As all lending institutions believe CIBIL reports to be sacrosanct, they heavily depend on CIRs and Credit Scores of CIBIL. If adverse remarks are found or the credit score is less, they straightaway reject your loan application.

Even if loan-sanctioning authorities inform you about the adverse remarks, you will have no time to rectify the mistakes and stand to lose heavily.

It is found that because of wrong credit information supplied to CIBIL by its members (lending institutions), many loan aspirants have suffered badly as their applications were rejected.

Kept on hold

There are many instances where people had applied for home loans and auto loans but their applications were kept on hold by banks and HFCs as the CIBIL report was showing long-pending overdues from credit card and personal loan accounts.

Such applicants were suggested to pay off the overdues and bring a ‘no dues' certificate from respective lenders.
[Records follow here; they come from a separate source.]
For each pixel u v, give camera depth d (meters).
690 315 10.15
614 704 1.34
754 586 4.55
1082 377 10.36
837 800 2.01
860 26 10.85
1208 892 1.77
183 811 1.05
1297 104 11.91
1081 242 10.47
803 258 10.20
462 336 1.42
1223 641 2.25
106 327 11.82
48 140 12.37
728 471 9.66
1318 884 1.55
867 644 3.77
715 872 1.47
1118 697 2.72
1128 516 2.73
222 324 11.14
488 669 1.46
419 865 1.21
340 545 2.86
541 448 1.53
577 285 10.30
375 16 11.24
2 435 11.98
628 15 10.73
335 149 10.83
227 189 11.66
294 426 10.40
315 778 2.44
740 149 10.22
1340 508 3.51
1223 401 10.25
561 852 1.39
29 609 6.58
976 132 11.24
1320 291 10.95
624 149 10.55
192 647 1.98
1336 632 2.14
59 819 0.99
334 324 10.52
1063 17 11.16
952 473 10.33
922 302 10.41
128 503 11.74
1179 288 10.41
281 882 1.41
If the overdues shown in CIBIL report were incorrect, the applicant was supposed to approach the respective lender and get the things rectified.

Since this process could take months together, such applicants were forced to pay-off overdues/disputed amounts, illegally demanded by the lenders, so as to get the home loan or auto loan.
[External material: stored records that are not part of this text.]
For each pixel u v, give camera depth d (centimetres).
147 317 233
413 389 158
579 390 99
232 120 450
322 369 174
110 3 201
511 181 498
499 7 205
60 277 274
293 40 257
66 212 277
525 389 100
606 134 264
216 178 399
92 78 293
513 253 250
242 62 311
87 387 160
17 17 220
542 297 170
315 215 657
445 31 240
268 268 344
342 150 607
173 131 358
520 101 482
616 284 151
Hence it is advisable to have your credit score much before deciding to go for any credit facility. If mistakes are found, you will have time to contact the respective lenders and get the mistakes rectified.

Once you have your CIR and Credit Score in hand, you know where you stand. Once you have a positive CIR and a decent score, you are sure your loan application will not be rejected on account of adverse remarks from CIBIL. If you have a high score, say 800 and above, lenders will approve your loan faster with much lesser formalities.

If you have excellent score, say 850 and above, you would be in a position to seek higher amount of loan with lesser formalities and at much lesser interest rates, compared to interest rate charged to normal borrowers.